Mind you, if Bercow were to sing the praises of the Queen’s bland comments, he might secure his peerage.

Poo donors wanted

Is this super poo?
By User Cacetudo on en.wikipedia – Own work, CC BY-SA 2.5, https://commons.wikimedia.org/w/index.php?curid=876927

I couldn’t resist this one!  Apparently, there is a whole microcosm of good bacteria in our gut.  It’s called a microbiome and the bacteria in the microcosmic community perform many healthy biological functions such as assisting in the creation of nutrients, programming the immune system, and preventing colonisation by bad bacteria and viruses.  No two microbiomes are the same and some of us have better microbiomes than others.  There is now a belief that these good bacteria within the body’s solid waste products (the BBC uses the euphemism poo) of certain people, vegans especially, can be transferred into the bowels of people who do not have a healthy microbiome by a process known as faecal transplant.  The bacteria are used, for example, to combat obesity.  (I’m not making this up!)  As a result, poo donors are being sought, especially those with superpoo.  Super-stool donors are being sought to become regular poo donors although it’s not yet clear how you find out if your poo is super.  The mind truly boggles and creativity runs riot:

  • Outside a public toilet. Step right up and donate your poo here.  It’s free!
  • At the doctor’s surgery. Are you a super-pooer?  Ask your doctor to show you the simple squat-and-squeeze test.
  • Local council announcement. Mobile poo donation units will be in your area next week. Please donate.
  • Newspaper headline. Superpoo-donation dinner parties are replacing traditional wine-tasting evenings.
  • Health store advertisment. Be good. Feel good. Look good. Half-price superpoo tablets available all week.
  • Outside an Indian restaurant. Our curry has been certified to produce superpoo in the fastest possible time!
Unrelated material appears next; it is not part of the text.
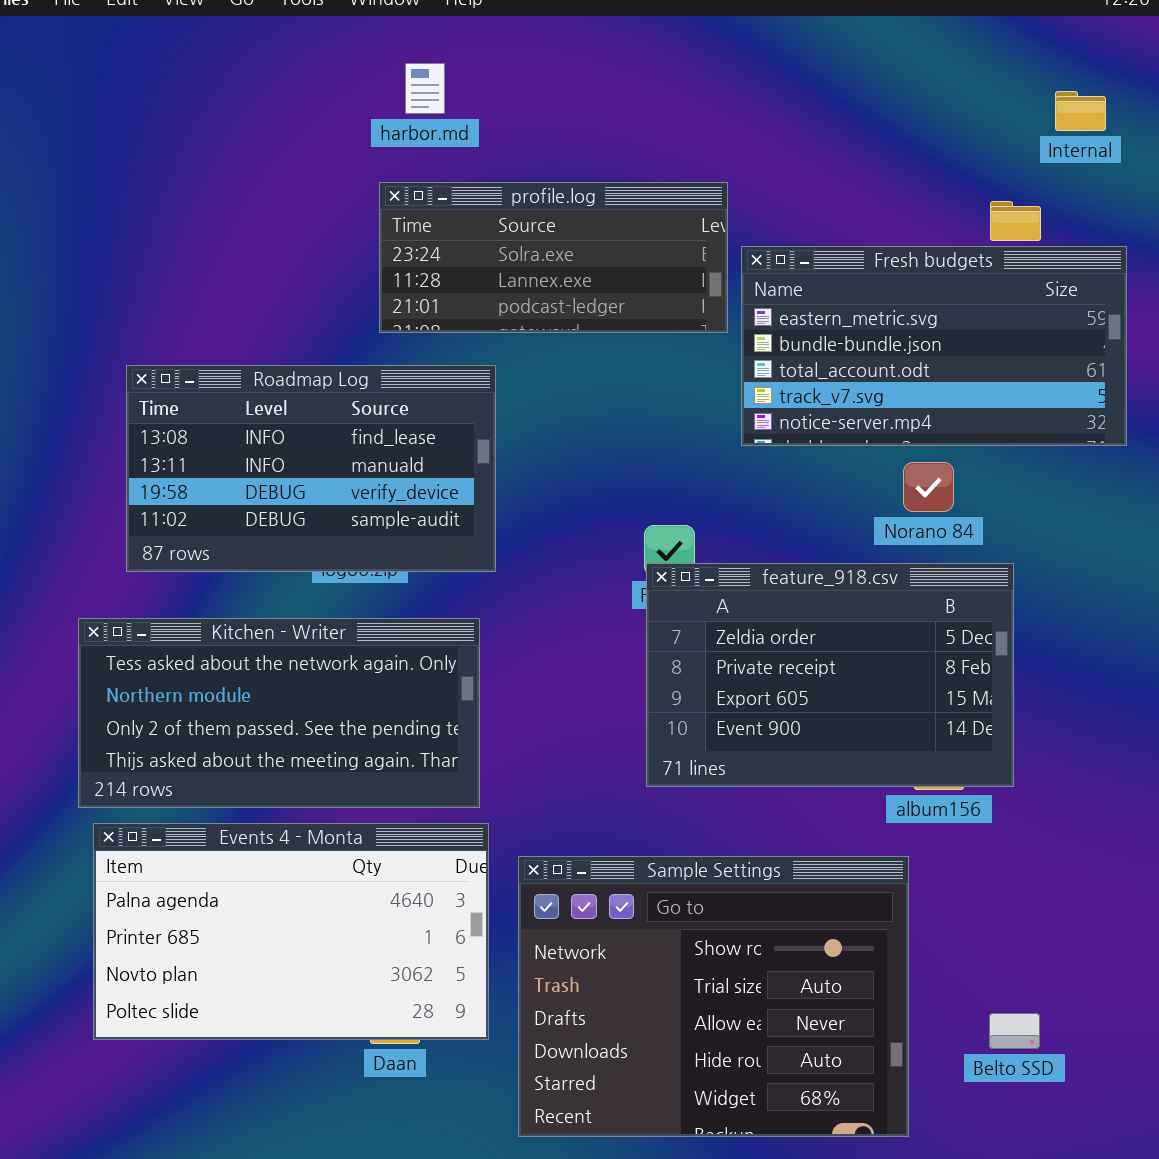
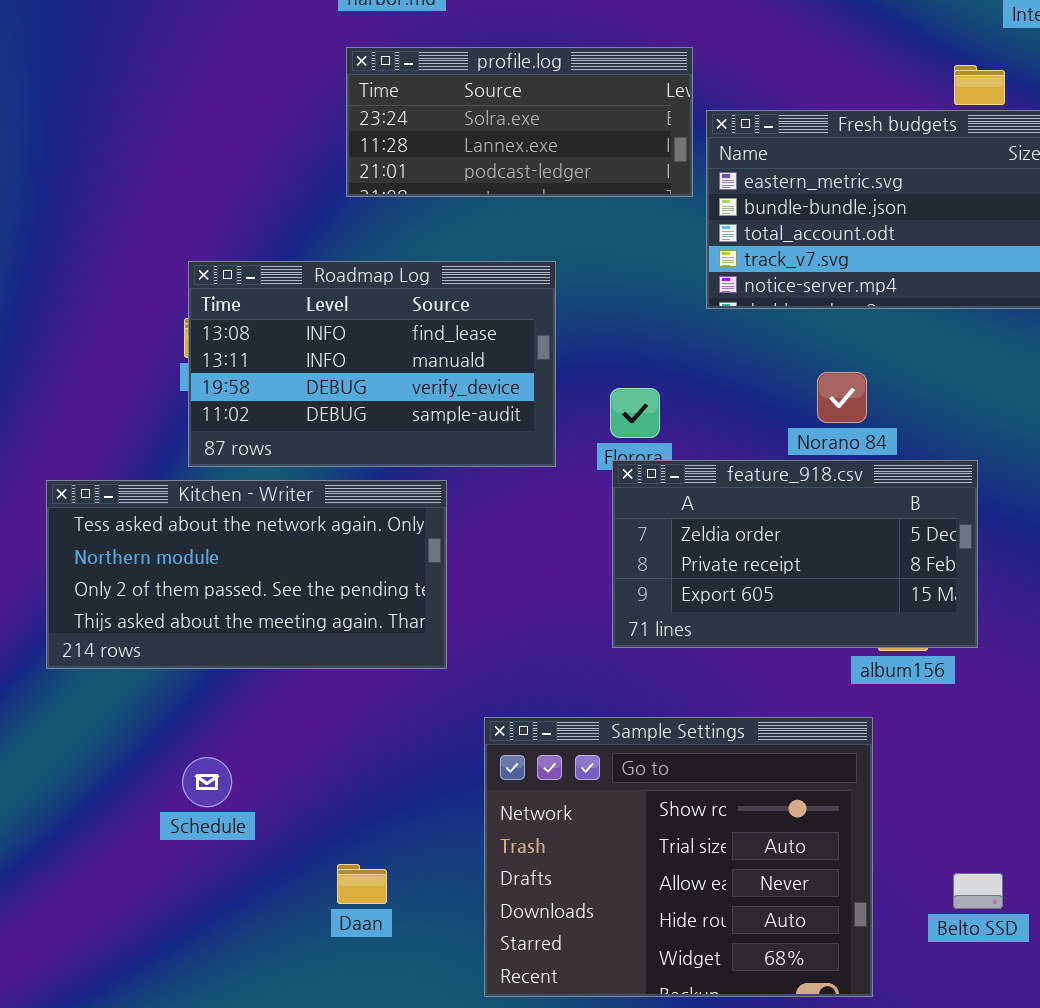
Roadmap Log: [126,365,496,572] -> [188,261,556,467], moved
Norano 84: [903,462,954,512] -> [817,372,867,423], moved
feature_918.csv: [646,563,1014,787] -> [612,460,978,648], resized
Events 4 - Monta: [93,823,489,1040] -> none, closed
Sounds like a load of crap to me!  Only kidding; it’s a genuine line of research.  If you have a strong gut with a good microbiome, check out the video on this website.  Note the warning: Contains scenes that some viewers might find disturbing.  I bet!

New HP Envy 13 Laptop

Official HP photo of the HP 13-ah003na Envy laptop

Did I mention my new HP 13 Envy laptop?  16 GB RAM, 512 GB SSD, Intel 8th generation Core-i7 processor, 1.3 kg weight but, most importantly for me, Bang and Olufsen quad speakers.  What’s not to love about this superb machine?  I’ve started taking it to bed with me every night!